======== Dataset records
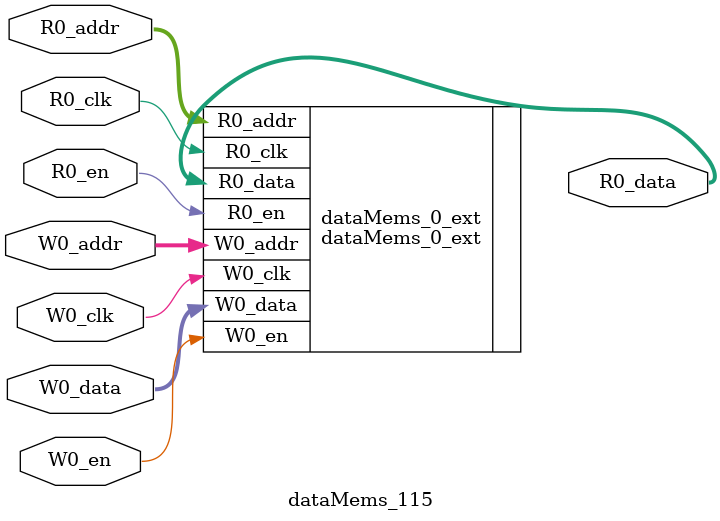
<source format=sv>
`ifndef RANDOMIZE
  `ifdef RANDOMIZE_REG_INIT
    `define RANDOMIZE
  `endif // RANDOMIZE_REG_INIT
`endif // not def RANDOMIZE
`ifndef RANDOMIZE
  `ifdef RANDOMIZE_MEM_INIT
    `define RANDOMIZE
  `endif // RANDOMIZE_MEM_INIT
`endif // not def RANDOMIZE

`ifndef RANDOM
  `define RANDOM $random
`endif // not def RANDOM

// Users can define 'PRINTF_COND' to add an extra gate to prints.
`ifndef PRINTF_COND_
  `ifdef PRINTF_COND
    `define PRINTF_COND_ (`PRINTF_COND)
  `else  // PRINTF_COND
    `define PRINTF_COND_ 1
  `endif // PRINTF_COND
`endif // not def PRINTF_COND_

// Users can define 'ASSERT_VERBOSE_COND' to add an extra gate to assert error printing.
`ifndef ASSERT_VERBOSE_COND_
  `ifdef ASSERT_VERBOSE_COND
    `define ASSERT_VERBOSE_COND_ (`ASSERT_VERBOSE_COND)
  `else  // ASSERT_VERBOSE_COND
    `define ASSERT_VERBOSE_COND_ 1
  `endif // ASSERT_VERBOSE_COND
`endif // not def ASSERT_VERBOSE_COND_

// Users can define 'STOP_COND' to add an extra gate to stop conditions.
`ifndef STOP_COND_
  `ifdef STOP_COND
    `define STOP_COND_ (`STOP_COND)
  `else  // STOP_COND
    `define STOP_COND_ 1
  `endif // STOP_COND
`endif // not def STOP_COND_

// Users can define INIT_RANDOM as general code that gets injected into the
// initializer block for modules with registers.
`ifndef INIT_RANDOM
  `define INIT_RANDOM
`endif // not def INIT_RANDOM

// If using random initialization, you can also define RANDOMIZE_DELAY to
// customize the delay used, otherwise 0.002 is used.
`ifndef RANDOMIZE_DELAY
  `define RANDOMIZE_DELAY 0.002
`endif // not def RANDOMIZE_DELAY

// Define INIT_RANDOM_PROLOG_ for use in our modules below.
`ifndef INIT_RANDOM_PROLOG_
  `ifdef RANDOMIZE
    `ifdef VERILATOR
      `define INIT_RANDOM_PROLOG_ `INIT_RANDOM
    `else  // VERILATOR
      `define INIT_RANDOM_PROLOG_ `INIT_RANDOM #`RANDOMIZE_DELAY begin end
    `endif // VERILATOR
  `else  // RANDOMIZE
    `define INIT_RANDOM_PROLOG_
  `endif // RANDOMIZE
`endif // not def INIT_RANDOM_PROLOG_

// Include register initializers in init blocks unless synthesis is set
`ifndef SYNTHESIS
  `ifndef ENABLE_INITIAL_REG_
    `define ENABLE_INITIAL_REG_
  `endif // not def ENABLE_INITIAL_REG_
`endif // not def SYNTHESIS

// Include rmemory initializers in init blocks unless synthesis is set
`ifndef SYNTHESIS
  `ifndef ENABLE_INITIAL_MEM_
    `define ENABLE_INITIAL_MEM_
  `endif // not def ENABLE_INITIAL_MEM_
`endif // not def SYNTHESIS

module dataMems_115(	// @[generators/ara/src/main/scala/UnsafeAXI4ToTL.scala:365:62]
  input  [4:0]   R0_addr,
  input          R0_en,
  input          R0_clk,
  output [130:0] R0_data,
  input  [4:0]   W0_addr,
  input          W0_en,
  input          W0_clk,
  input  [130:0] W0_data
);

  dataMems_0_ext dataMems_0_ext (	// @[generators/ara/src/main/scala/UnsafeAXI4ToTL.scala:365:62]
    .R0_addr (R0_addr),
    .R0_en   (R0_en),
    .R0_clk  (R0_clk),
    .R0_data (R0_data),
    .W0_addr (W0_addr),
    .W0_en   (W0_en),
    .W0_clk  (W0_clk),
    .W0_data (W0_data)
  );
endmodule


</source>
================
▶ Your instructions: Look through the entries above and say how many lines contain "input", giving nothing but the number.

▶ Expected output: 7